The notification popped up on my phone on October 10th: it’s Danise’s birthday! I remember when she put her name in the calendar of my phone and requested pink shoes, a pink watch, and some snacks. I couldn’t promise her the watch, but I think I’ve got something up my sleeve to make sure she gets a new pair of shoes today.
Danise won’t see this post, but I wanted to share why I think she is so special. Many of my sweetest memories in Haiti come from moments with Danise. We’ve spent hours dancing in the rain, giggling, snoozing through the early morning, and cuddling on the top bunk of a creaky bed frame. But my favorite thing about Danise is the softness of her heart.
In August, Danise came with us for a couple of days to buy and distribute mattresses. As we waited on the street outside the mattress store, a begging man came to our group and hassled some of us for money. Though everyone ignored him, he made his way down the line, even asking our young girls for food or money. We all turned our eyes to the ground. If you don’t make eye contact with him, rejecting a starving man is less convicting, right?
A few minutes later, we bought some crème off the street to cool down. The beggar returned, and gestured at us to ask us for our sweet treat. Cecilia tossed him the remaining third of her crème, and he slurped it down and walked away.
Although experiences like that are common, they make me slightly uncomfortable. As he walked away, I looked at the girls who were with me. Tears were welling in Danise’s eyes, and I asked her what was wrong. She shook her head as the tears streamed down her face.
In a very soft voice – the voice she uses when we need to talk about something serious – she said, “I cry because of that man.” I held her hand and asked if he scared her, but she shook her head no. “I cry for that man. He say, ‘Give me crème.’ I am sad for that man.”
I was completely stunned. This Haitian orphan who has endured more trauma in her 12 years than I ever will, was broken by the thought of another desperate human being. When everyone else turned their back on this man, Danise watched him walk away and cried for him.
I am blown away when I think about that moment. I think about the power Danise has to feel that much, even after all she’s been through. I think about the empathy it takes to feel a stranger’s hunger pains.

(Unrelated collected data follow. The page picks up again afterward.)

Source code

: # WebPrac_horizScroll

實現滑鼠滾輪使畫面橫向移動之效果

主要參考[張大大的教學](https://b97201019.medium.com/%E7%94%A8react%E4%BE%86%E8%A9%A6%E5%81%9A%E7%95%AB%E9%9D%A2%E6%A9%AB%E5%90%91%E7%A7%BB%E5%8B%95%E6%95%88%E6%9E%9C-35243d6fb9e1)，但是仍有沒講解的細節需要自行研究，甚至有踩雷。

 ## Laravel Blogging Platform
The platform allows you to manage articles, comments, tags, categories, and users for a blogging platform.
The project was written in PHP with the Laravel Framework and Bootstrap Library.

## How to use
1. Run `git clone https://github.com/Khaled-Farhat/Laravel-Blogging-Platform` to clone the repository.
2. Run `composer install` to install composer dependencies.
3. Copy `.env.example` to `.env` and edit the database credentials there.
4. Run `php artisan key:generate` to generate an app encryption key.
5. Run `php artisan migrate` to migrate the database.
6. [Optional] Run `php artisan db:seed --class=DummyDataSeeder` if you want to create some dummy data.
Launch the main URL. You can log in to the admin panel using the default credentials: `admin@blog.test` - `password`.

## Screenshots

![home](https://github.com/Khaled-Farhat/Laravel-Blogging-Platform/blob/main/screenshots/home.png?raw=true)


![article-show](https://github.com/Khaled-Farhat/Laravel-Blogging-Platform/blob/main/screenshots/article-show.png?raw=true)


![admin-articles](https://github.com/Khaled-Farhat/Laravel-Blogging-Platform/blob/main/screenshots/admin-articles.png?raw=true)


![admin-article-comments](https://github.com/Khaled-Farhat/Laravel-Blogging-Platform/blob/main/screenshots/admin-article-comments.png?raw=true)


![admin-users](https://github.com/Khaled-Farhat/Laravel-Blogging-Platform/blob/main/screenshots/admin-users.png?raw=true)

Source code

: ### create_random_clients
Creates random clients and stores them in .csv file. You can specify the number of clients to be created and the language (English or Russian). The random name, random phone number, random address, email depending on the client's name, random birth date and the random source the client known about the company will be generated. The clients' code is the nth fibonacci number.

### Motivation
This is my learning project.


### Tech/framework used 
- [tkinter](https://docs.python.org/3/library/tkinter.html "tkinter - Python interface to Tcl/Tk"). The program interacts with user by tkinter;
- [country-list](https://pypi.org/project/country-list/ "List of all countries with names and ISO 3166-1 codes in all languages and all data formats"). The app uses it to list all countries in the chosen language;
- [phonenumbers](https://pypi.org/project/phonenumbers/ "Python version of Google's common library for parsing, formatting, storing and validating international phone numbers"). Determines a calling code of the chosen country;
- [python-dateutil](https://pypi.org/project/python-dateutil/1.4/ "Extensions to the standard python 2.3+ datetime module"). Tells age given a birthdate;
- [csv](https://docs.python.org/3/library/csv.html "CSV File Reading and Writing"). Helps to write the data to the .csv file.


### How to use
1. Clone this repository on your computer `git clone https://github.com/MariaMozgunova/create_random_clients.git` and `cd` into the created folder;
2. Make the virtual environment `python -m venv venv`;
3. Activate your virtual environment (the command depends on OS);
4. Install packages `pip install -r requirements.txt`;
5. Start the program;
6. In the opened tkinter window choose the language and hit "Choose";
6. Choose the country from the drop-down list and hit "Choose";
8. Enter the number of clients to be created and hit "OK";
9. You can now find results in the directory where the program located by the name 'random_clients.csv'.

I think about the courage it must take to be that young, to live in such a broken place, and still choose to hold other people’s burdens.
I think about the hardness that Haiti has brought over the hearts of so many people that live there. It would be so much easier to choose not to feel that pain of suffering for everyone, but Danise still chooses to be soft. After I think about all these things, it reminds me of something: Jesus.
Danise’s soft heart that she demonstrated that day reflects Jesus’ heart for us. Over and over again, Jesus is moved by compassion when he looks at us. God knows the outcome of our suffering and He knows the goodness to come for us. But even so, He does not distance himself from our pain – He goes there with us. Our pain moves Jesus to dive into our human afflictions and weep with us. Our current suffering pulls at Jesus’s heart in the same way that man pulled at Danise’s heart.
Danise reminds me to love like a child. She reminds me of the sweetness that comes from choosing to take on each other’s burdens. Danise chooses this, and sometimes she is overcome with sadness and can do nothing other than weep. But her choice means her ability to love becomes so much like Jesus. Her heart mirrors the Lord. and that is my favorite thing about her.
So, happy 13th birthday, Danise. I pray that this year will bring you learning, security, friendships, joy, and a whole lot of Jesus. I am overwhelmed with gratitude that the Lord has brought us together. I am undeserving to be loved by you, but I am forever changed by your heart.